**What this task involves**
Restate the data below word for word. Skip any images it contains.

**Source data**
•••••

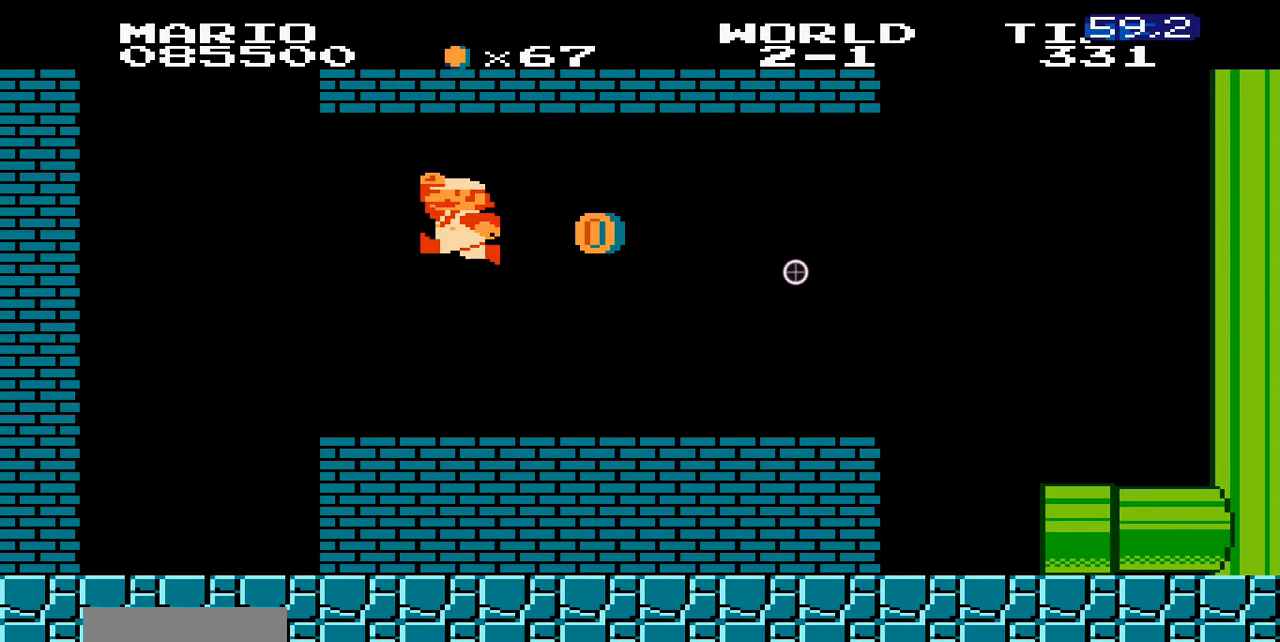
{"dt_ms": 500, "buttons": ["A", "B", "DPAD_DOWN"], "events": [[300, "DPAD_LEFT", "down"], [400, "DPAD_DOWN", "down"], [400, "DPAD_LEFT", "up"], [500, "A", "down"]]}
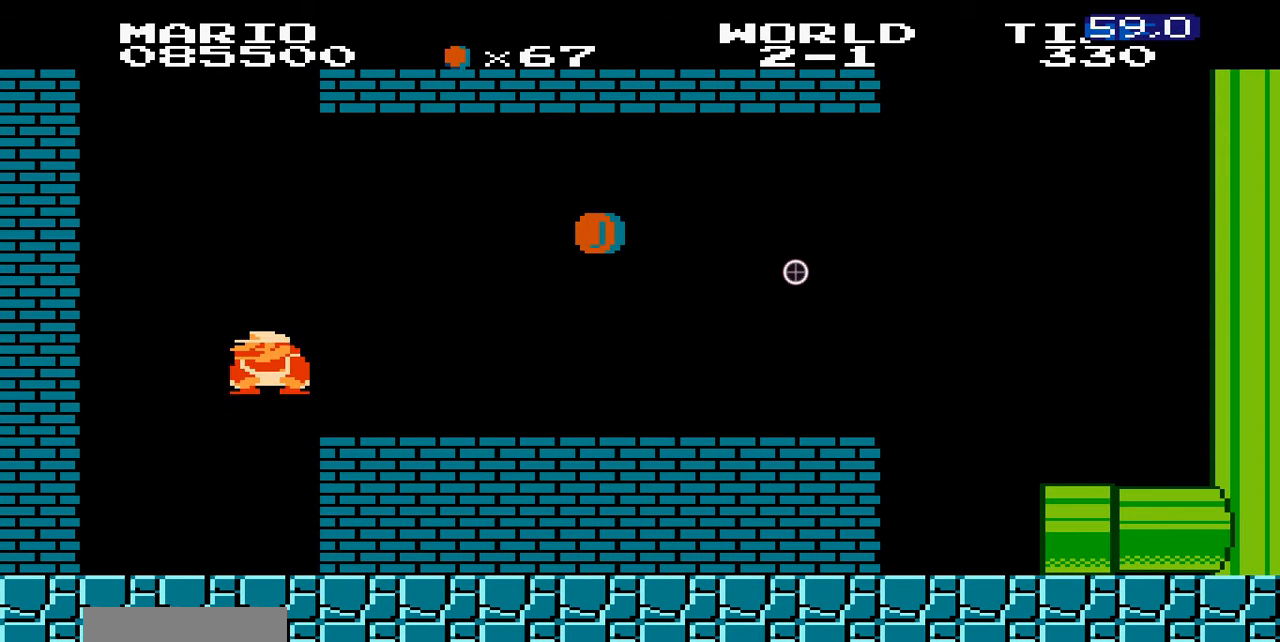
{"dt_ms": 500, "buttons": ["A", "B", "DPAD_DOWN", "DPAD_RIGHT"], "events": [[300, "DPAD_RIGHT", "down"]]}
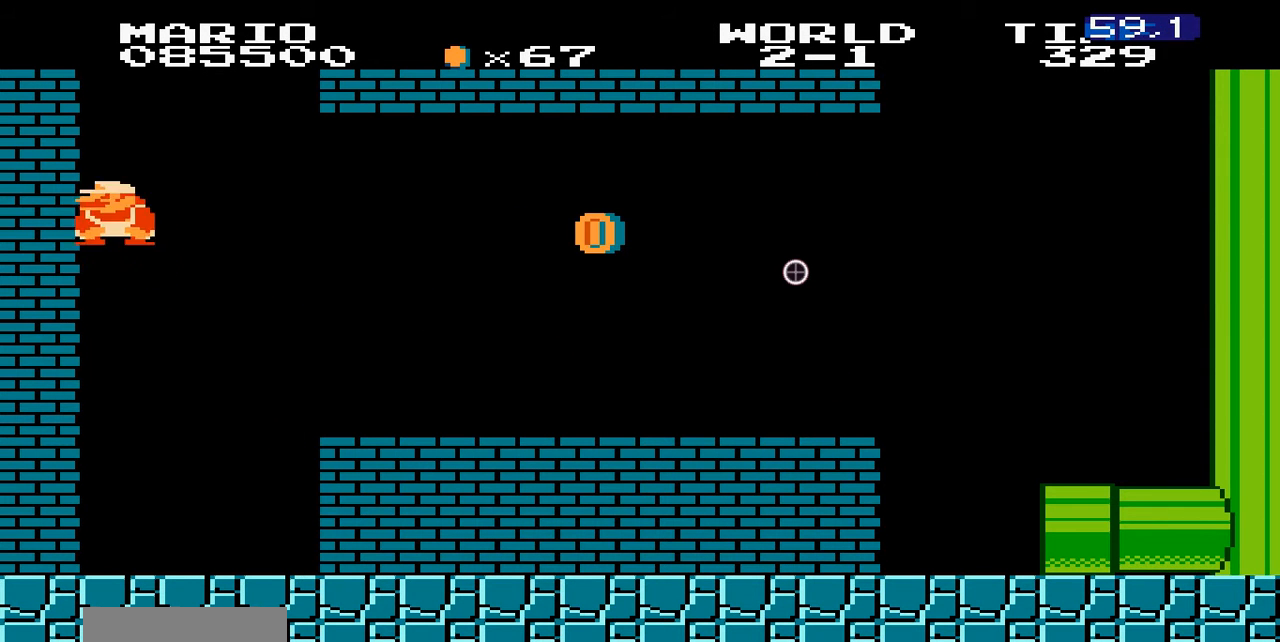
{"dt_ms": 500, "buttons": ["B"], "events": [[200, "A", "up"], [300, "A", "down"], [400, "A", "up"], [400, "DPAD_DOWN", "up"], [500, "DPAD_RIGHT", "up"]]}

•••••

**Your response**
{"dt_ms": 500, "buttons": ["A", "B", "DPAD_DOWN"], "events": [[300, "DPAD_LEFT", "down"], [400, "DPAD_DOWN", "down"], [400, "DPAD_LEFT", "up"], [500, "A", "down"]]}
{"dt_ms": 500, "buttons": ["A", "B", "DPAD_DOWN", "DPAD_RIGHT"], "events": [[300, "DPAD_RIGHT", "down"]]}
{"dt_ms": 500, "buttons": ["B"], "events": [[200, "A", "up"], [300, "A", "down"], [400, "A", "up"], [400, "DPAD_DOWN", "up"], [500, "DPAD_RIGHT", "up"]]}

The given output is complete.